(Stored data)
★ ★ ★ ★

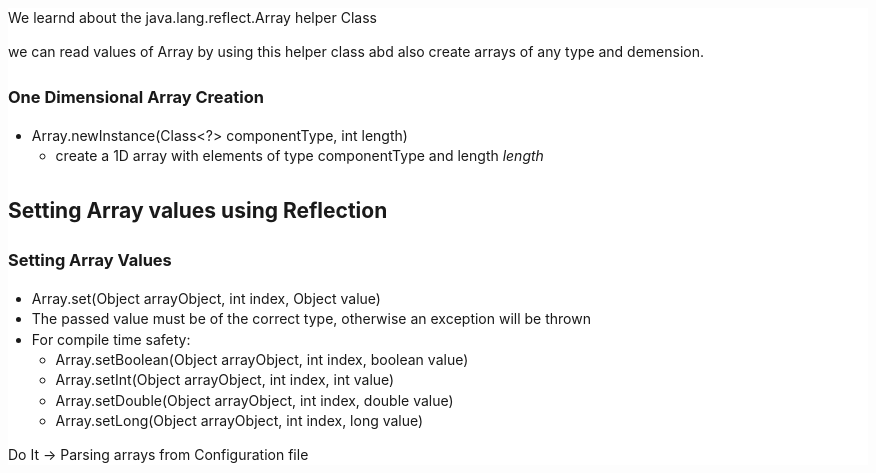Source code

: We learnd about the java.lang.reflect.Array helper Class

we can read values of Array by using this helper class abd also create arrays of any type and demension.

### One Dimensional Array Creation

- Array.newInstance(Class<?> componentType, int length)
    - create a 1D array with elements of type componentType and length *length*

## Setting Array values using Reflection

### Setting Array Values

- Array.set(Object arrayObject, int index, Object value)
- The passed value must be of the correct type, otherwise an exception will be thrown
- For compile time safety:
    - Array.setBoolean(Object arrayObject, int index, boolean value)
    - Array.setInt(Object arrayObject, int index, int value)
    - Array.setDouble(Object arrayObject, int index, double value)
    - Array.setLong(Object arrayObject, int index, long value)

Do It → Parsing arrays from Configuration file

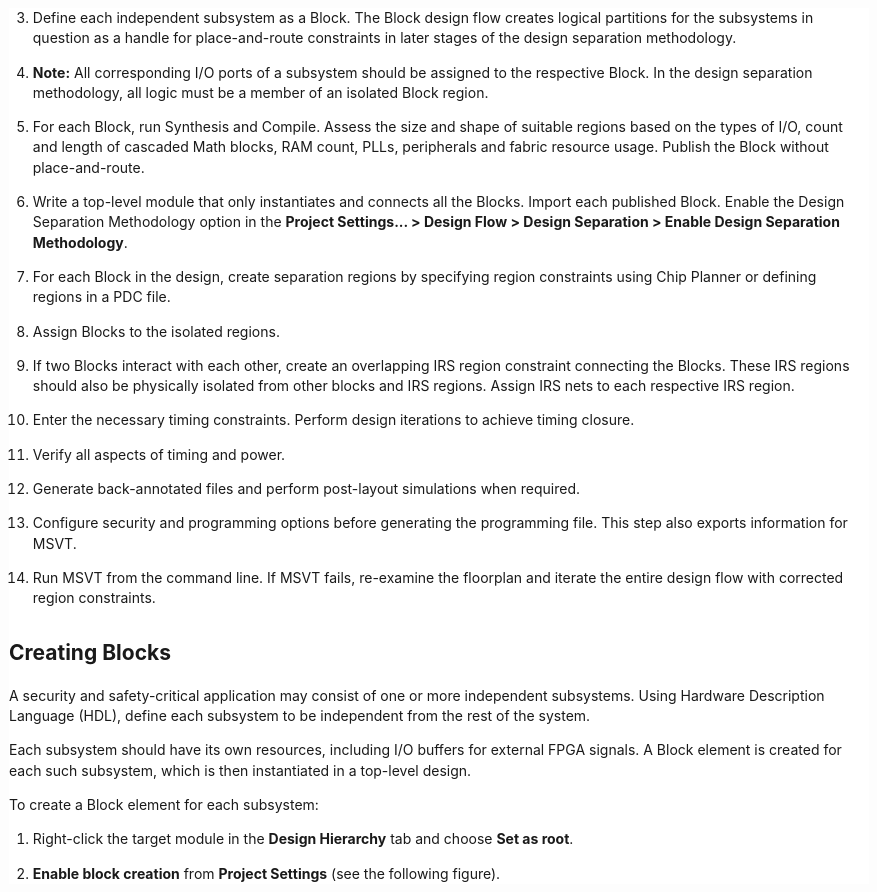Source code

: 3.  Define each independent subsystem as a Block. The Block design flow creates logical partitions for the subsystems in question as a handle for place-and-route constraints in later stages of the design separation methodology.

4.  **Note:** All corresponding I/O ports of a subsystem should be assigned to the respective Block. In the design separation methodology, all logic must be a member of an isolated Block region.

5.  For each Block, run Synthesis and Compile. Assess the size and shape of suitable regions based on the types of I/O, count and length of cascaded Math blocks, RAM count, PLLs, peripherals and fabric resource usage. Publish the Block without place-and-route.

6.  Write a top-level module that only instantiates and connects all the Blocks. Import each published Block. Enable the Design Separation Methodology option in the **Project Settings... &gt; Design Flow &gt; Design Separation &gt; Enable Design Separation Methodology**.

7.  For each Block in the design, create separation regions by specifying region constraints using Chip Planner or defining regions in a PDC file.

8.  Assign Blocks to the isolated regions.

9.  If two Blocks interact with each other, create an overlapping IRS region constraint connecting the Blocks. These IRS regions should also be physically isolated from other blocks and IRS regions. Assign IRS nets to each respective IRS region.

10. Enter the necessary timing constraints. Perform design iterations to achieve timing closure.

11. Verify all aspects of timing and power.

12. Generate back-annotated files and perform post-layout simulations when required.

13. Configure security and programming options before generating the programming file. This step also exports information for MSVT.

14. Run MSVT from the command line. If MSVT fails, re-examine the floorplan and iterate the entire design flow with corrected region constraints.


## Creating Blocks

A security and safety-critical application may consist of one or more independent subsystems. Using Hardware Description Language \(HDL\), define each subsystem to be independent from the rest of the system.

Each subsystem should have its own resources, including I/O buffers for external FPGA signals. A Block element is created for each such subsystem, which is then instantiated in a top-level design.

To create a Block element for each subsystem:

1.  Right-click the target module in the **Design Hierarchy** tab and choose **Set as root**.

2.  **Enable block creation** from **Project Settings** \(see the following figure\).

★ ★ ★ ★

Start with the first line of the records above and end with the line containing "design separation methodology.". Output those lines exactly, pictures excluded.

Source code

: We learnd about the java.lang.reflect.Array helper Class

we can read values of Array by using this helper class abd also create arrays of any type and demension.

### One Dimensional Array Creation

- Array.newInstance(Class<?> componentType, int length)
    - create a 1D array with elements of type componentType and length *length*

## Setting Array values using Reflection

### Setting Array Values

- Array.set(Object arrayObject, int index, Object value)
- The passed value must be of the correct type, otherwise an exception will be thrown
- For compile time safety:
    - Array.setBoolean(Object arrayObject, int index, boolean value)
    - Array.setInt(Object arrayObject, int index, int value)
    - Array.setDouble(Object arrayObject, int index, double value)
    - Array.setLong(Object arrayObject, int index, long value)

Do It → Parsing arrays from Configuration file

Source code

: 3.  Define each independent subsystem as a Block. The Block design flow creates logical partitions for the subsystems in question as a handle for place-and-route constraints in later stages of the design separation methodology.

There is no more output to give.